CALL OWFRQ (X, K, TABLE, iopt=iopt, xlo=xlo, xhi=xhi, div=div)
WRITE (NOUT,99999) DIV, TABLE
99999 FORMAT (' Midpoints: ', 10F5.2, /, ' Counts: ', 10F5.0)
END
Output
 
Midpoints: 0.25 0.75 1.25 1.75 2.25 2.75 3.25 3.75 4.25 4.75
Counts: 2. 7. 6. 6. 4. 2. 2. 0. 0. 1.
Example 3
In this example, we input class boundaries in DIV. We choose the same intervals as in the example above: 0.0 to 0.5, 0.5 to 1.0, and so on. DIV begins with the first cutpoint between classes.
 
USE OWFRQ_INT
USE UMACH_INT
 
IMPLICIT NONE
INTEGER K, NOBS
PARAMETER (K=10, NOBS=30)
!
INTEGER IOPT, NOUT
REAL DIV(K-1), TABLE(K), X(NOBS)
!
DATA X/0.77, 1.74, 0.81, 1.20, 1.95, 1.20, 0.47, 1.43, 3.37, &
2.20, 3.00, 3.09, 1.51, 2.10, 0.52, 1.62, 1.31, 0.32, 0.59, &
0.81, 2.81, 1.87, 1.18, 1.35, 4.75, 2.48, 0.96, 1.89, 0.90, &
2.05/
DATA DIV/0.5, 1.0, 1.5, 2.0, 2.5, 3.0, 3.5, 4.0, 4.5/
!
CALL UMACH (2, NOUT)
IOPT = 2
!
CALL OWFRQ (X, K, TABLE, IOPT=IOPT, DIV=DIV)
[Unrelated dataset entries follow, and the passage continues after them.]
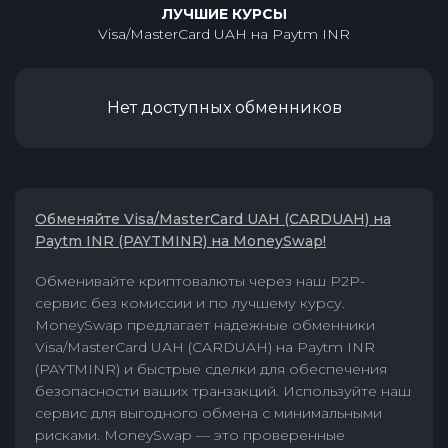
ЛУЧШИЕ КУРСЫ
Visa/MasterCard UAH
на
Paytm INR
Нет доступных обменников
Обменяйте Visa/MasterCard UAH (CARDUAH) на
Paytm INR (PAYTMINR) на MoneySwap!
Обменивайте криптовалюты через наш P2P-
сервис без комиссии и по лучшему курсу.
MoneySwap предлагает надежные обменники
Visa/MasterCard UAH (CARDUAH) на Paytm INR
(PAYTMINR) и быстрые сделки для обеспечения
безопасности ваших транзакций. Используйте наш
сервис для выгодного обмена с минимальными
рисками. MoneySwap — это проверенные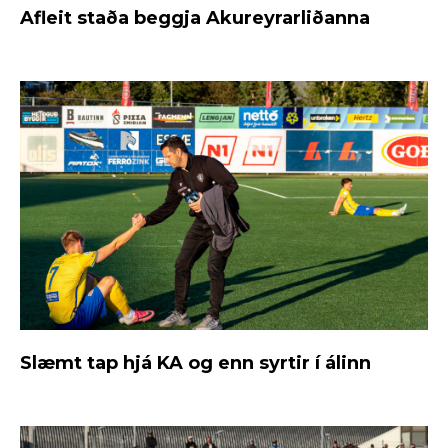
Afleit staða beggja Akureyrarliðanna
Slæmt tap hjá KA og enn syrtir í álinn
WRITE (NOUT,99999) DIV, TABLE
99999 FORMAT (' Cutpoints: ', 9F5.1, /, ' Counts: ', 10F5.0)
END
Output
 
Cutpoints: 0.5 1.0 1.5 2.0 2.5 3.0 3.5 4.0 4.5
Counts: 2. 7. 6. 6. 4. 2. 2. 0. 0. 1.
Example 4
In this example, we set IOPT = 3, and set the values in DIV and CLHW so that the intervals will be the same as in the previous two examples.
 
USE OWFRQ_INT
USE UMACH_INT
 
IMPLICIT NONE
INTEGER K, NOBS
PARAMETER (K=10, NOBS=30)
!
INTEGER IOPT, NOUT
REAL CLHW, DIV(K), TABLE(K), X(NOBS)
!
DATA X/0.77, 1.74, 0.81, 1.20, 1.95, 1.20, 0.47, 1.43, 3.37, &
2.20, 3.00, 3.09, 1.51, 2.10, 0.52, 1.62, 1.31, 0.32, 0.59, &
0.81, 2.81, 1.87, 1.18, 1.35, 4.75, 2.48, 0.96, 1.89, 0.90,&
2.05/
DATA DIV/0.25, 0.75, 1.25, 1.75, 2.25, 2.75, 3.25, 3.75, 4.25,&
4.75/
!
CALL UMACH (2, NOUT)
IOPT = 3
CLHW = 0.25
!
CALL OWFRQ (X, K, TABLE, IOPT=IOPT, CLHW=CLHW, DIV=DIV)
WRITE (NOUT,99999) DIV, TABLE
99999 FORMAT (' Class marks: ', 10F5.2, /, ' Counts: ', 10F5.0)
END
Output
 
Class marks: 0.25 0.75 1.25 1.75 2.25 2.75 3.25 3.75 4.25 4.75
Counts: 2. 7. 6. 6. 4. 2. 2. 0. 0. 1.